For example:
Hubbell resigned from the Justice Department in April of 1994. In late June 1994, Lippo Chief James Riady met with John Huang and Bill Clinton during five days of White House visits. Early the next week, a Lippo unit paid Hubbell about $100,000. In December 1994, Hubbell pled guilty to several felony charges relating to illegal billing in the Whitewater affair. Webb Hubbell also cited his Fifth Amendment rights to not testify before the Senate Congressional hearings.
Web Hubbell
Rep. Albert Bustamante (D-Texas) was convicted in 1993 on racketeering and bribery charges for, among other deeds, using his office to collect gratuities from a company trying to win an Air Force food contract. He was sentenced to 54 months.
Rep. Walter Fauntroy (D-Washington, D.C.), the nonvoting delegate from D.C., was charged with lying on a financial disclosure form about a charitable contribution. He pleaded guilty in 1995 to the felony and was sentenced to probation.
Rep. Carroll Hubbard Jr. (D-Ky.) pleaded guilty in 1994 to conspiring to defraud the Federal Elections Commission and to the theft of government property. Hubbard received a three-year sentence.

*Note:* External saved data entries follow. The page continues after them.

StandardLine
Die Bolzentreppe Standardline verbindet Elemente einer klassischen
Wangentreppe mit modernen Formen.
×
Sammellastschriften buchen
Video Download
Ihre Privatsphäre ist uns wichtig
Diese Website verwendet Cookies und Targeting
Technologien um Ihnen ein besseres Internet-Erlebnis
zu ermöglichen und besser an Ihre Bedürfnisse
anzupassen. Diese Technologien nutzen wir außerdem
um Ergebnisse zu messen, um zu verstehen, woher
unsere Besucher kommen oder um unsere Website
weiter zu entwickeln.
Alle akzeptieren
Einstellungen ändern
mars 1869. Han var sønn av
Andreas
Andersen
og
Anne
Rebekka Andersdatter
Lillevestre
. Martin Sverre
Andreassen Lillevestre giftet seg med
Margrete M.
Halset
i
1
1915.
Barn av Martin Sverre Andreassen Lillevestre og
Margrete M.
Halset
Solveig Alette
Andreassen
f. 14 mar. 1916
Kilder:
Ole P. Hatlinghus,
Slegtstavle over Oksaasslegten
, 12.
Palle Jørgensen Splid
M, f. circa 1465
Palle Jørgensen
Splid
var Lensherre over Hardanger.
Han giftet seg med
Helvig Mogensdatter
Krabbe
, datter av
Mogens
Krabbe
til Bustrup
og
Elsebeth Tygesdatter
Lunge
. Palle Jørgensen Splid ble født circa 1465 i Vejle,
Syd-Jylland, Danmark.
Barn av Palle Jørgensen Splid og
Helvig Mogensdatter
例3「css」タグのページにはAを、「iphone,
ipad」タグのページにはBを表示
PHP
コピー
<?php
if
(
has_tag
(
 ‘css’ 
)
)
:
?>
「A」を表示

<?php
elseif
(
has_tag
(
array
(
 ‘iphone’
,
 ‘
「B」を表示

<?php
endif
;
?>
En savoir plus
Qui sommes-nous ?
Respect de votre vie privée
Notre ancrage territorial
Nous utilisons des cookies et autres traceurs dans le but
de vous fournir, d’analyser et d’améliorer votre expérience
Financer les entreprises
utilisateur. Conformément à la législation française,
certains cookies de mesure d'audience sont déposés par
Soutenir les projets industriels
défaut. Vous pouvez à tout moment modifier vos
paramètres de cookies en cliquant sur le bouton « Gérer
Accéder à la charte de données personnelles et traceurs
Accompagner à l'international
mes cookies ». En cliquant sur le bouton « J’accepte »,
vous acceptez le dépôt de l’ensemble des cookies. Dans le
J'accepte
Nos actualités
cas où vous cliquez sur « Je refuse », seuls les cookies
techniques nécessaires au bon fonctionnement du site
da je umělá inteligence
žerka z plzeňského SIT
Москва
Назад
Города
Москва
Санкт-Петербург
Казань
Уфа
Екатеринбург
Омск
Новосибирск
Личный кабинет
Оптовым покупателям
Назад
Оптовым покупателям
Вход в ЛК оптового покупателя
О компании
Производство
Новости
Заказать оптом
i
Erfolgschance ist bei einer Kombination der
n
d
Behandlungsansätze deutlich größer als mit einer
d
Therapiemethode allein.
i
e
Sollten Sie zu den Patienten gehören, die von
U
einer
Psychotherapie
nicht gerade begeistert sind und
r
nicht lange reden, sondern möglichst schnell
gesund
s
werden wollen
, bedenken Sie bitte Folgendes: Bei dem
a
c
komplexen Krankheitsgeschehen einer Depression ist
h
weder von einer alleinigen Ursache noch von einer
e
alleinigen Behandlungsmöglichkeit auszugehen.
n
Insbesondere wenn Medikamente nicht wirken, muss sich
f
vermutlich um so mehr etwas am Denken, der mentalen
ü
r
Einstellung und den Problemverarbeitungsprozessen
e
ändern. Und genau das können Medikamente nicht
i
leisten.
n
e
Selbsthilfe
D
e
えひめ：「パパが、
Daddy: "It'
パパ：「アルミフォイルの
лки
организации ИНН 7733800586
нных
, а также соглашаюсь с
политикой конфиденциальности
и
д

Rep. Joseph Kolter (D-Pa.) pleaded guilty in May 1996 to pocketing $9,300 from the House post office. The ailing Kolter was sentenced to six months in a Minnesota federal medical center.
Rep. Nicholas Mavroules (D-Mass.) got 15 months in a minimum-security prison in 1993 after pleading guilty to charges of tax fraud and accepting gratuities while in office.
Rep. Mary Rose Oakar (D-Ohio) pleaded guilty in 1997 to two misdemeanors for funneling $16,000 through fake donors. She faces up to two years in prison.
Rep. Carl Perkins Jr. (D-Ky.) pleaded guilty to conspiring to defraud the FEC, writing illegal checks, and filing false personal finance disclosure statements. He was sentenced in 1995 to 21 months.
Rep. Mel Reynolds (D-Ill.) ran unopposed in 1994, despite (eventually proven) charges of criminal sexual assault and child pornography. In 1995, he got a five-year sentence. In 1997, he was convicted of lying on loan and campaign finance statements and got 78 more months.
Rep. Dan Rostenkowski (D-Ill.) was indicted in 1994 on 17 felony charges, including the embezzlement of $695,000 in taxpayer and campaign funds. The longtime House Ways and Means chairman plea-bargained his way down to two counts of mail fraud and served 17 months in a Wisconsin minimum-security prison.
Rep. Larry Smith (D-Fla.) was sentenced in 1993 to three months in federal prison for income tax evasion.
Rep. Walter Tucker III (D-Calif.) won in 1994 despite a pending indictment that he took bribes while mayor of Compton. In 1996, he was sentenced to 27 months in prison for extortion and tax evasion.